Le terrain de Clamart est le premier à être partiellement désaffecté dès 1814, en versant les ossements aux Catacombes. Dans la juste continuation de l’esprit du lieu, les hôpitaux de Paris élèvent un amphithéâtre d’anatomie en 1832. Une partie de Sainte-Catherine est occupée par une école communale dans les années 1840. Cependant, jusqu’aux dernières décennies du xixe siècle, les curieux peuvent encore apercevoir « quelques tombes qui penchent et s’effritent ». En 1882, treize stèles funéraires, jugées les plus remarquables, et le monument à la mémoire de Pichegru, sont envoyés au musée Carnavalet.
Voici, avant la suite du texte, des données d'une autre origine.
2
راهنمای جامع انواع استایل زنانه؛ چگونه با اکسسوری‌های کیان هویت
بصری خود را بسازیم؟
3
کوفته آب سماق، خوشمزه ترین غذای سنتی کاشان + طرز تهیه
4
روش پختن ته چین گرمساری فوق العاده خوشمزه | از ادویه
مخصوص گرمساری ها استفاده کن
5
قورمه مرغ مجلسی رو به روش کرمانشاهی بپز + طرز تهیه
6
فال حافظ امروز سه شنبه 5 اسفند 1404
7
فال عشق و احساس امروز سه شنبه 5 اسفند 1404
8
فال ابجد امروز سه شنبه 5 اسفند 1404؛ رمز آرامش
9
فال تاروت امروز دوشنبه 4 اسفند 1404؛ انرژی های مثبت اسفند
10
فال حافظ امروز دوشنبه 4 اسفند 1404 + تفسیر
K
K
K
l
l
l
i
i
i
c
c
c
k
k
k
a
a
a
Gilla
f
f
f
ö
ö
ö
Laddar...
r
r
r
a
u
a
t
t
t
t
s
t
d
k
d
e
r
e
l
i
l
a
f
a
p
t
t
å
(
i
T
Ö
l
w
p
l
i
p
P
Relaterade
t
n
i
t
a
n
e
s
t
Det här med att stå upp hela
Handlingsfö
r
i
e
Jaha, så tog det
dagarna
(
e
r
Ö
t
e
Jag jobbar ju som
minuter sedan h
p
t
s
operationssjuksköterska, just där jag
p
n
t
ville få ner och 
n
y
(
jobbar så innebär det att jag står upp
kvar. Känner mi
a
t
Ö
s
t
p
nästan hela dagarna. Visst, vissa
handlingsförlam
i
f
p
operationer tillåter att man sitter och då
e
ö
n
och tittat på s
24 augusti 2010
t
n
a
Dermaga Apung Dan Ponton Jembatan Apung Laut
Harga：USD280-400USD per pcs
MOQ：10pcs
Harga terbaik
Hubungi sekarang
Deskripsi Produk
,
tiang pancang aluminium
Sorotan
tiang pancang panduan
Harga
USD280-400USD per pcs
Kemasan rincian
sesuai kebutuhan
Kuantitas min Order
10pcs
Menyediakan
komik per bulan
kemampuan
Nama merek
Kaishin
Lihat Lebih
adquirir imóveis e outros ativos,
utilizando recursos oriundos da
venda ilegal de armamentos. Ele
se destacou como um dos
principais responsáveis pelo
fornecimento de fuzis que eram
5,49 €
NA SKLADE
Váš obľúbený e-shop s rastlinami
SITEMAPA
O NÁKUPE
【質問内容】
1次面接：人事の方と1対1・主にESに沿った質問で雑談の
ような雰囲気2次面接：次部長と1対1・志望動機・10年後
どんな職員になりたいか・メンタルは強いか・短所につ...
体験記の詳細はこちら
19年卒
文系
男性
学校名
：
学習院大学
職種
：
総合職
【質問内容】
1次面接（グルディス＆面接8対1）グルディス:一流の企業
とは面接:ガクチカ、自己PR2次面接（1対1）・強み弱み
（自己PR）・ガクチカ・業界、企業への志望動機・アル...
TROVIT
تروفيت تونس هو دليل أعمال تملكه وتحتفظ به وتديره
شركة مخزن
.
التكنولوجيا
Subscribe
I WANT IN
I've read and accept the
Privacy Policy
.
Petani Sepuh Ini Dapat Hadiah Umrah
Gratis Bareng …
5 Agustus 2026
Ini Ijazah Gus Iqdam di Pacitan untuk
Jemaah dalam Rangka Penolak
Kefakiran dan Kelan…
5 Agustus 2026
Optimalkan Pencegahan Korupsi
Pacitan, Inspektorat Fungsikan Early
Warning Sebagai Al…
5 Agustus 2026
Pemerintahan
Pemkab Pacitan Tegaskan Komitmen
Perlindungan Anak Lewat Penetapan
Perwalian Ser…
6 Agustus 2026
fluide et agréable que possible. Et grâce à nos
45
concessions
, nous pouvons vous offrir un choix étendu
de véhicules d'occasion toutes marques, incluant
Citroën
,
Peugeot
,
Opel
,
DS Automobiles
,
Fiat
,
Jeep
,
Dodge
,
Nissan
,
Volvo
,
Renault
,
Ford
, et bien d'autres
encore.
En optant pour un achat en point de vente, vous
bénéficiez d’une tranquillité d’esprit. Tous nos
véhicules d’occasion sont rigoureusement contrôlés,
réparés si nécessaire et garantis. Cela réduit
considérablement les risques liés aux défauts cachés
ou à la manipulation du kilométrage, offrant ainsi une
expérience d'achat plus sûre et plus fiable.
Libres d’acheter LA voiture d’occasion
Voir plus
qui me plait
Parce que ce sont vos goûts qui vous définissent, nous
Si le faubourg Saint-Marcel n’a conservé aucun bâtiment de ces nécropoles, et encore moins leurs mémoires (à part une « pelle à Starck » peu judicieusement placée sur le boulevard), le sol en garde des traces qui remontent fortuitement lors de terrassements. Sous l’école, en 1902, un plombier dégage un cercueil en plomb qui se révèle trop petit (1,20 m) pour être celui de Mirabeau. On le laisse là et on se contente de reboucher le trou. Déjà en 1901, puis en 1927, des travaux ont mis à jour une quantité considérable d’ossements humains. Piétons du boulevard Saint-Marcel, ayez une pensée pour les disparus des temps anciens…


Une appellation confirmée

Cimetière pour les indigents et les sans-noms, Clamart l’est encore plus lorsqu’en 1780 à la fermeture des Innocents, l’Hôtel-Dieu autorise les sœurs de l’hôpital Sainte-Catherine, dont la mission est d’inhumer les personnes trouvées dans la rue ou noyées dans la Seine et non réclamées, à occuper une bande de terrain. En 1790, les suppliciés du gibet de Montfaucon rejoignent dans la fosse les vagabonds et les suicidés. Mais la terre de Clamart retournée depuis cent-dix ans est saturée. Les « Catherinettes » s’en rendent compte et achètent en 1783 trois jardins contiguës, qui sont réunis et ceints par un mur de trois mètres de haut. On construit une chapelle mortuaire. La Révolution étend le nouveau cimetière en achetant le verger qui le sépare de Clamart, définitivement fermé en 1793. Côte à côte, et par habitude, le cimetière Sainte-Catherine reste pour les Parisiens et dans de nombreux actes administratifs connu sous l’appellation de Clamart.